● **Task description**: For the data below, report the number of lines that contain the string "jump" and nothing else.
───── Source material ─────
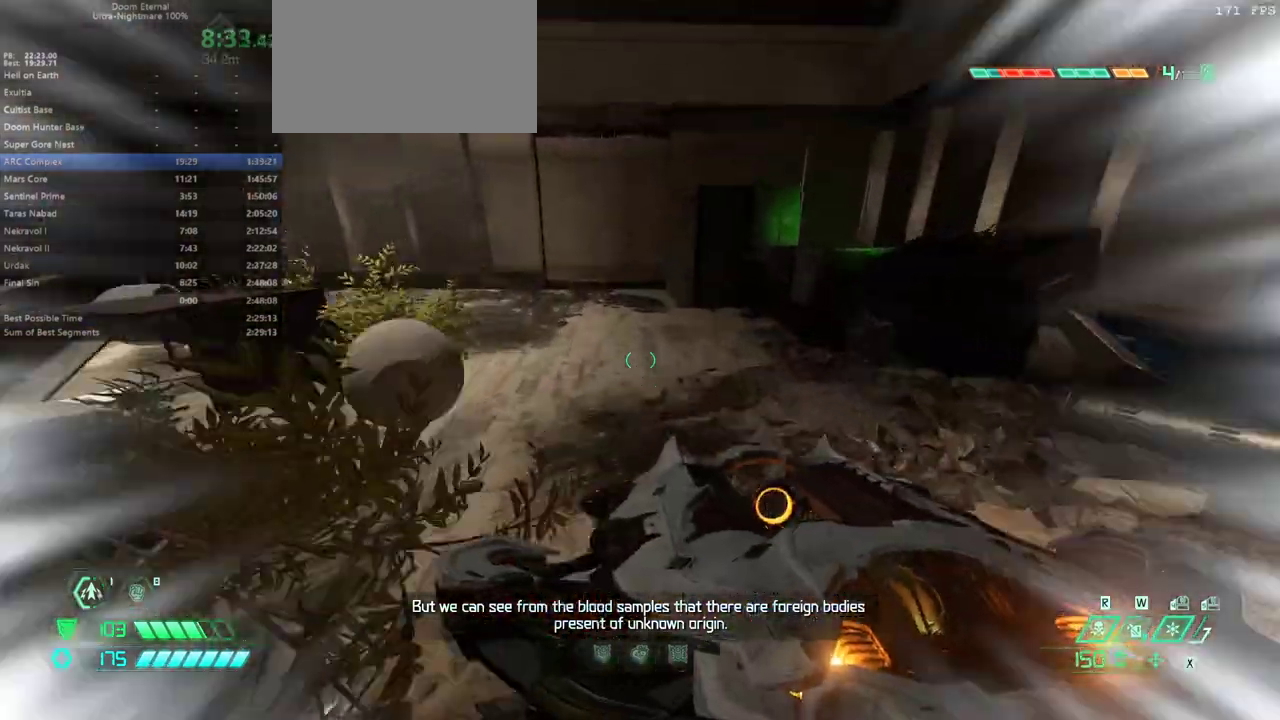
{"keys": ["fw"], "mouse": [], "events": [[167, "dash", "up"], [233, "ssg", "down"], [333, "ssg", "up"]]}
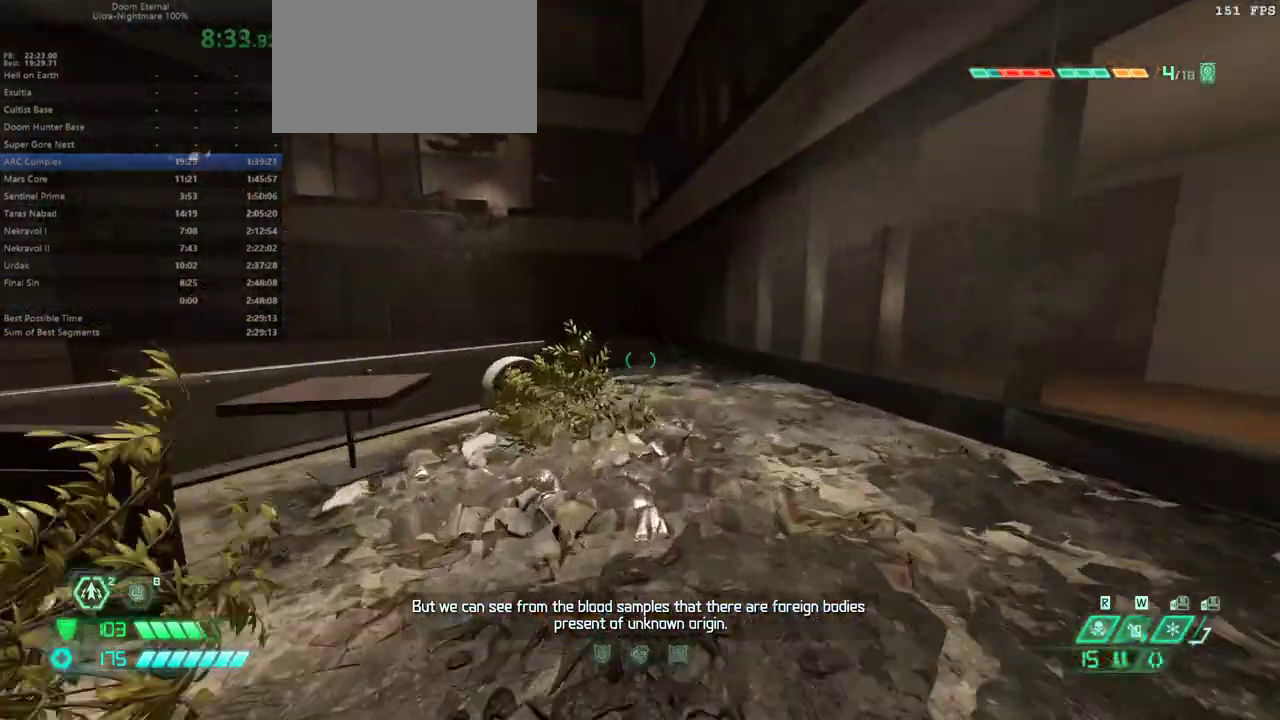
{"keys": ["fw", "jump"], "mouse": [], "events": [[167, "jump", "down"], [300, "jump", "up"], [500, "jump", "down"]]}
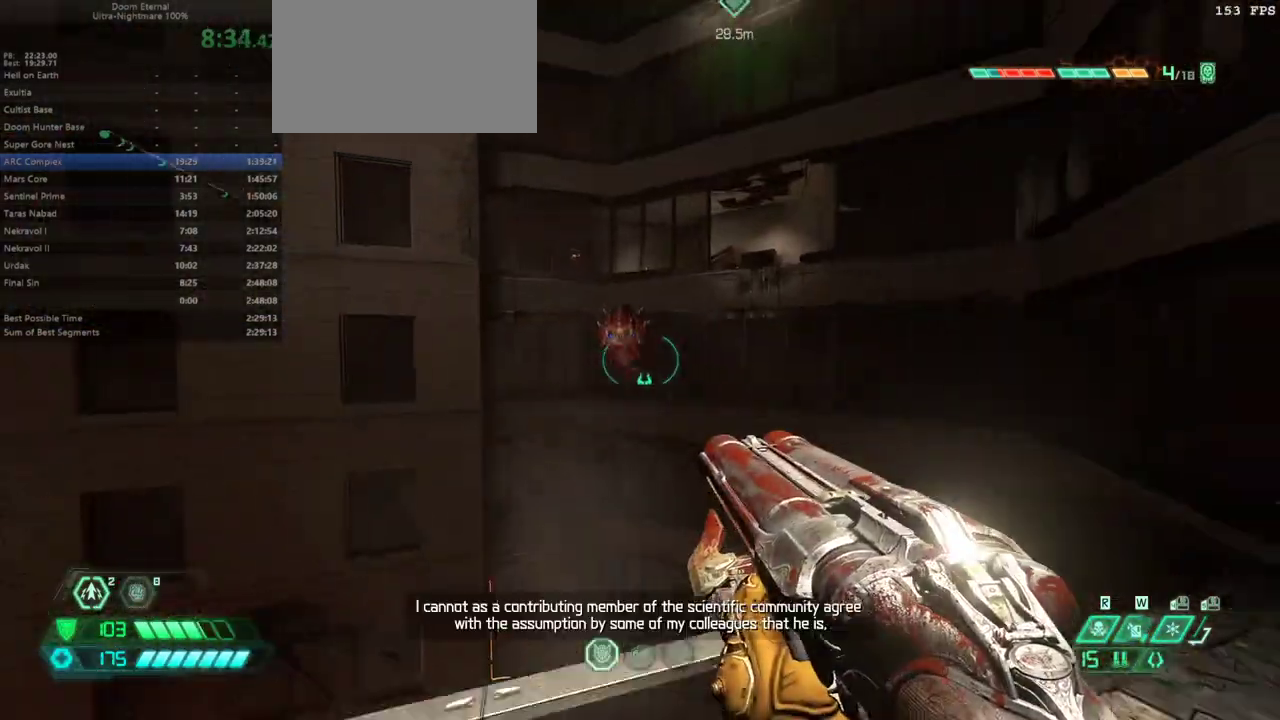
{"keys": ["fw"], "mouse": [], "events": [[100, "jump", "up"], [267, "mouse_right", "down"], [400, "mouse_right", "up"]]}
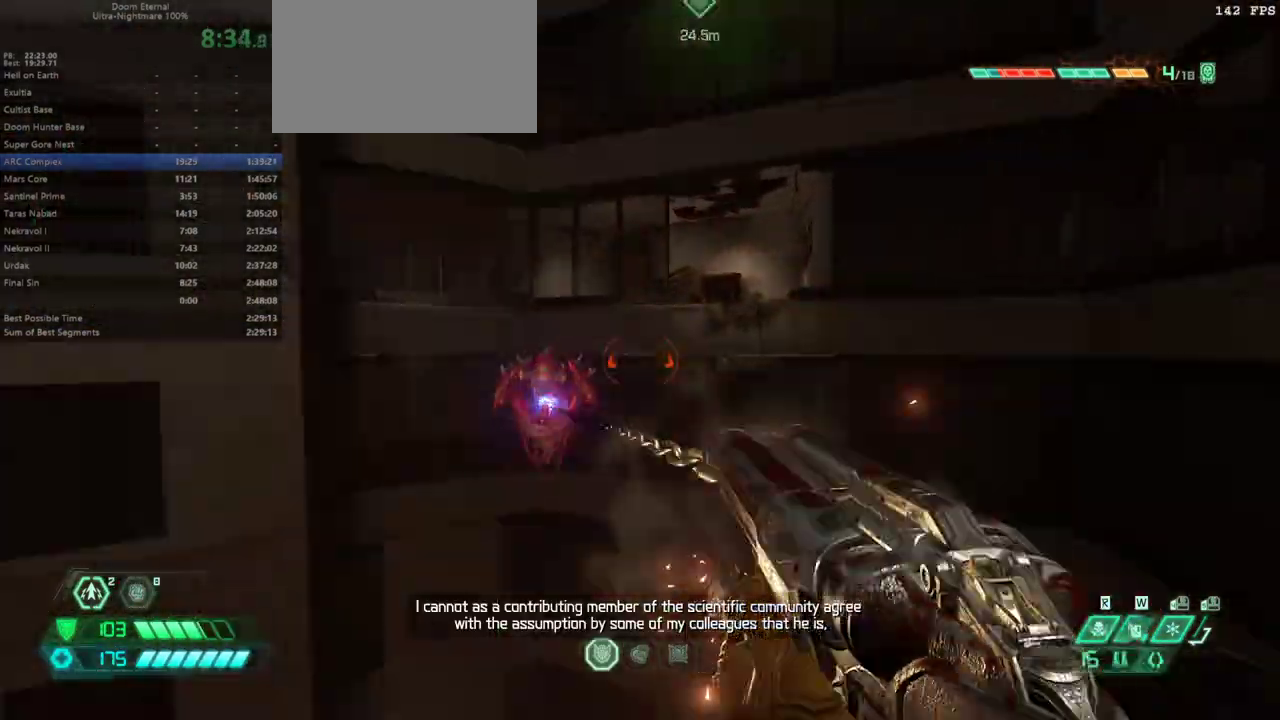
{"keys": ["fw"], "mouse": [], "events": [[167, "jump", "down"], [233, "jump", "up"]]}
─────
───── Source material ─────
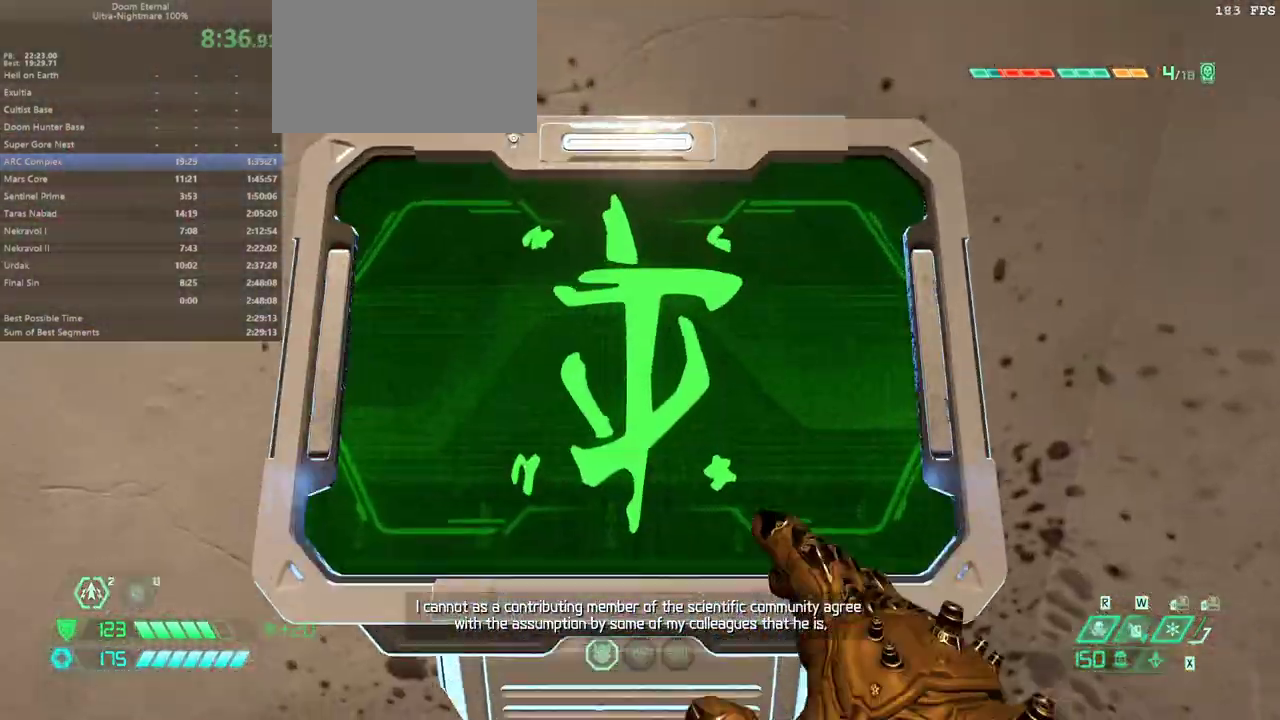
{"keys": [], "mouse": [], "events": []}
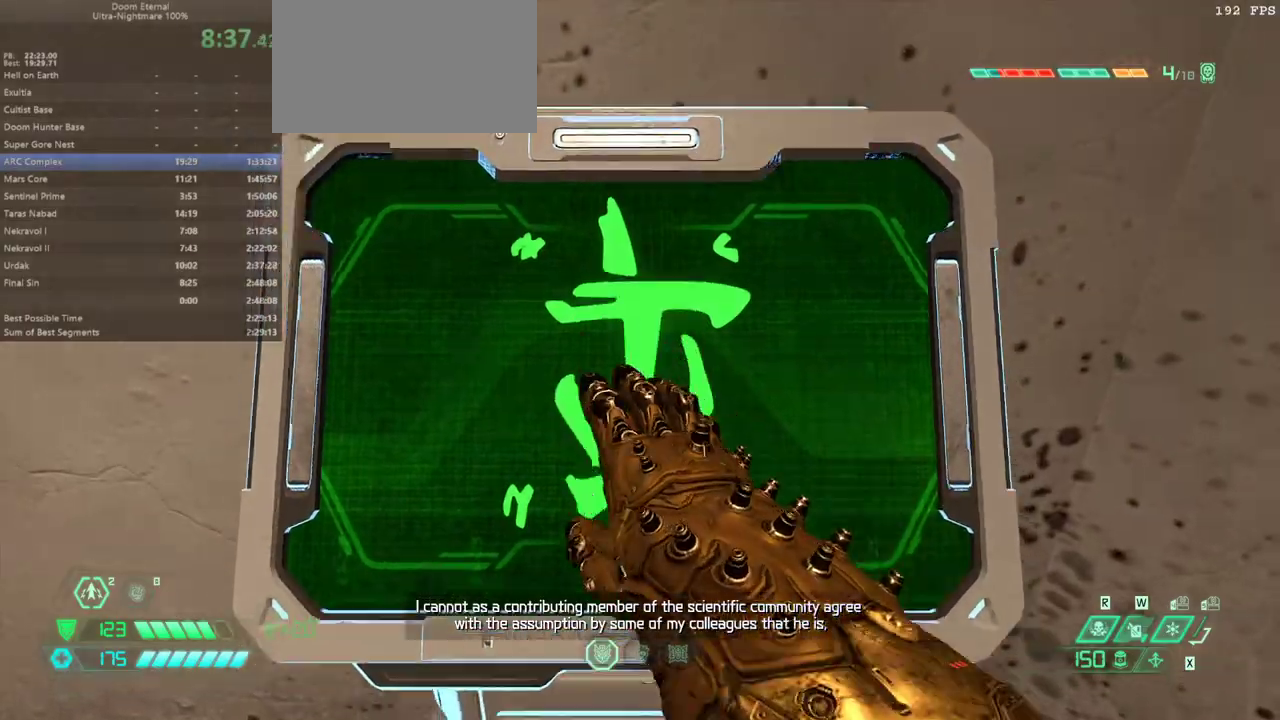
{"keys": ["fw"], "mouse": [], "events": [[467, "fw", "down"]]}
─────
● **Solution to the exercise**: 3